All three point to two key factors in their academic success: their parents, Jose and Isidra, and the competition among each other.
“They never really put pressure on me,” Ana Cristina said of her father, who is from El Salvador, and her mother, who is from Guatemala. “I’ve always been a hard worker, but really I’m doing it for them to be proud of me.”
Their father is a mechanic who also works in a tool factory. Speaking in Spanish, he said he is proud of his daughters and all of their hard work. Ana Cristina said she hopes her success in school will one day allow her to be “able to provide for them to have a comfortable lifestyle.”
All three said their sibling rivalry began long before high school and motivates them to study harder.
“We’ve always wanted to outdo each other ever since we were little,” Cristal said. “You always need someone pushing you to your limit, and since I’ve got my two sisters, I’m always being pushed to my limit.”
With their competitive streak comes encouragement. “They’re my biggest competitors but they’re also my greatest supporters,” Ana Cristina said. “Their advice can be pretty brutal, but I know it’s true.”
Because of the novelty of being triplets, the sisters said they have often found themselves getting a kind of attention they would rather avoid. As a result, they had to be coaxed into taking on leadership roles, Penn said.

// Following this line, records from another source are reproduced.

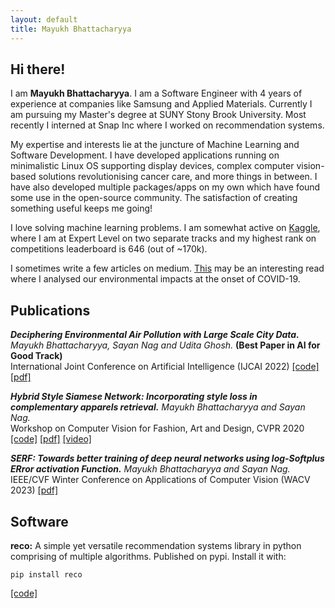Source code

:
```yaml
---
layout: default
title: Mayukh Bhattacharyya
---
```


## Hi there!

I am **Mayukh Bhattacharyya**. I am a Software Engineer with 4 years of experience at companies like
Samsung and Applied Materials. Currently I am pursuing my Master's degree at SUNY Stony Brook University.
Most recently I interned at Snap Inc where I worked on recommendation systems.

My expertise and interests lie at the juncture of Machine Learning and Software Development.
I have developed applications running on minimalistic Linux OS supporting display devices, complex computer
vision-based solutions revolutionising cancer care, and more things in between. I have also developed
multiple packages/apps on my own which have found some use in the open-source community.
The satisfaction of creating something useful keeps me going!

I love solving machine learning problems. I am somewhat active on [Kaggle](https://www.kaggle.com/mayukh18), where
 I am at Expert Level on two separate tracks and my highest rank on competitions leaderboard is 646 (out of ~170k).

I sometimes write a few articles on medium. [This](https://towardsdatascience.com/assessing-the-impact-of-the-coronavirus-lockdown-on-our-environment-through-data-2905535da51e)
 may be an interesting read where I analysed our environmental impacts at the onset of COVID-19.

## Publications

***Deciphering Environmental Air Pollution with Large Scale City Data.***
*Mayukh Bhattacharyya, Sayan Nag and Udita Ghosh.* **(Best Paper in AI for Good Track)**\
International Joint Conference on Artificial Intelligence (IJCAI 2022)
[[code]](https://github.com/mayukh18/DEAP)
[[pdf]](https://www.ijcai.org/proceedings/2022/0698.pdf)
<!--[[video]](https://www.youtube.com/watch?v=AyBzlWVhkRw)-->

***Hybrid Style Siamese Network: Incorporating style loss in complementary apparels retrieval.***
*Mayukh Bhattacharyya and Sayan Nag.*\
Workshop on Computer Vision for Fashion, Art and Design, CVPR 2020
[[code]](https://github.com/mayukh18/Hybrid-Style-Siamese-Network)
[[pdf]](https://arxiv.org/pdf/1912.05014.pdf)
[[video]](https://www.youtube.com/watch?v=AyBzlWVhkRw)

***SERF: Towards better training of deep neural networks using log-Softplus ERror activation Function.***
*Mayukh Bhattacharyya and Sayan Nag.*\
IEEE/CVF Winter Conference on Applications of Computer Vision (WACV 2023)
[[pdf]](https://arxiv.org/pdf/2108.09598.pdf)

## Software

**reco:**
A simple yet versatile recommendation systems library in python comprising of multiple
algorithms. Published on pypi. Install it with:
```
pip install reco
```
[[code]](https://github.com/mayukh18/reco)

“They shied away from their success at first,” he said. “They didn’t want to be in the spotlight, they just wanted to blend in.”
Besides being consistently at or near the top of their class in grades, the sisters — who all name English as their favorite subject — have been part of student government, the yearbook committee, art club and the National Honor Society. They are taking college-level courses and volunteer in their spare time.

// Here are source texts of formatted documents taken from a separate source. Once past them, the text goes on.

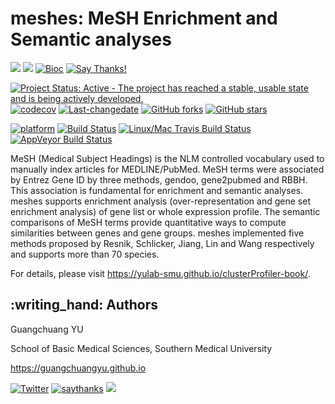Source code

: # meshes: MeSH Enrichment and Semantic analyses

[![](https://img.shields.io/badge/release%20version-1.12.0-green.svg)](https://www.bioconductor.org/packages/meshes)
[![](https://img.shields.io/badge/devel%20version-1.13.0-green.svg)](https://github.com/guangchuangyu/meshes)
[![Bioc](http://www.bioconductor.org/shields/years-in-bioc/meshes.svg)](https://www.bioconductor.org/packages/devel/bioc/html/meshes.html#since)
[![Say
Thanks\!](https://img.shields.io/badge/Say%20Thanks-!-1EAEDB.svg)](https://saythanks.io/to/GuangchuangYu)

[![Project Status: Active - The project has reached a stable, usable
state and is being actively
developed.](http://www.repostatus.org/badges/latest/active.svg)](http://www.repostatus.org/#active)
[![codecov](https://codecov.io/gh/GuangchuangYu/meshes/branch/master/graph/badge.svg)](https://codecov.io/gh/GuangchuangYu/meshes)
[![Last-changedate](https://img.shields.io/badge/last%20change-2019--12--04-green.svg)](https://github.com/GuangchuangYu/meshes/commits/master)
[![GitHub
forks](https://img.shields.io/github/forks/GuangchuangYu/meshes.svg)](https://github.com/GuangchuangYu/meshes/network)
[![GitHub
stars](https://img.shields.io/github/stars/GuangchuangYu/meshes.svg)](https://github.com/GuangchuangYu/meshes/stargazers)

[![platform](http://www.bioconductor.org/shields/availability/devel/meshes.svg)](https://www.bioconductor.org/packages/devel/bioc/html/meshes.html#archives)
[![Build
Status](http://www.bioconductor.org/shields/build/devel/bioc/meshes.svg)](https://bioconductor.org/checkResults/devel/bioc-LATEST/meshes/)
[![Linux/Mac Travis Build
Status](https://img.shields.io/travis/GuangchuangYu/meshes/master.svg?label=Mac%20OSX%20%26%20Linux)](https://travis-ci.org/GuangchuangYu/meshes)
[![AppVeyor Build
Status](https://img.shields.io/appveyor/ci/Guangchuangyu/meshes/master.svg?label=Windows)](https://ci.appveyor.com/project/GuangchuangYu/meshes)

MeSH (Medical Subject Headings) is the NLM controlled vocabulary used to
manually index articles for MEDLINE/PubMed. MeSH terms were associated
by Entrez Gene ID by three methods, gendoo, gene2pubmed and RBBH. This
association is fundamental for enrichment and semantic analyses. meshes
supports enrichment analysis (over-representation and gene set
enrichment analysis) of gene list or whole expression profile. The
semantic comparisons of MeSH terms provide quantitative ways to compute
similarities between genes and gene groups. meshes implemented five
methods proposed by Resnik, Schlicker, Jiang, Lin and Wang respectively
and supports more than 70 species.

For details, please visit
<https://yulab-smu.github.io/clusterProfiler-book/>.

## :writing\_hand: Authors

Guangchuang YU

School of Basic Medical Sciences, Southern Medical University

<https://guangchuangyu.github.io>

[![Twitter](https://img.shields.io/twitter/url/http/shields.io.svg?style=social&logo=twitter)](https://twitter.com/intent/tweet?hashtags=ReactomePA&url=https://academic.oup.com/bioinformatics/article/34/21/3766/5001391&screen_name=guangchuangyu)
[![saythanks](https://img.shields.io/badge/say-thanks-ff69b4.svg)](https://saythanks.io/to/GuangchuangYu)
[![](https://img.shields.io/badge/follow%20me%20on-WeChat-green.svg)](https://guangchuangyu.github.io/blog_images/biobabble.jpg)

<!--

----------------------------------------------------------------------------------------


### Download stats

r badge_download_bioc("meshes")
r badge_bioc_download("meshes", "total", "blue")
r badge_bioc_download("meshes", "month", "blue")


<img src="https://guangchuangyu.github.io/software/meshes/index_files/figure-html/dlstats-1.png" width="890"/>




-->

“They are what every teacher hopes for in their classroom,” said English teacher Juan Nieto. “They’re insightful, more than any other student I’ve encountered. Once they learn a new concept, they apply it to their lives.”
He said they are a blessing and a curse in the way they challenge educators.
“They hold teachers to a higher standard,” he said. “They make you work harder for them. I became a better teacher because of them.”
Awaiting final rankings
The siblings are awaiting final tabulations on grades, which will be completed later this month.
“The competition is pretty real right now,” Ana Cristina said.
Guidance department coordinator Dexter Ward said it is highly likely that the sisters will remain the top three in the class. Principal Paul Sibblies said Michelle, who would likely be class valedictorian, has told him she wants to share the stage and her accomplishment with both of her sisters.
“It’s going to be a unique position for myself,” he said, laughing. “It would be a first for us.”
He said the only question is what title to give the sister ranked third in the class.
For Cristal, Ana Cristina and Michelle, the question they’re grappling with involves where to attend college. True to form, they have three distinct preferences. All of them have applied to multiple schools, mostly local, but while Michelle wants to stay close to home at Stony Brook University, Cristal dreams of getting off Long Island and attending New York University. Ana Cristina wants to stay relatively close to her family, but isn’t sure whether she wants to live at home or on campus. Their oldest sister graduated from Suffolk County Community College and their next oldest sister is a student there.
All three said they haven’t mentally processed the idea that they may go separate ways for the first time in their lives.
“It would be weird,” Cristal said. “I’ve never been alone. Even if I didn’t have a friend, I had my sister.”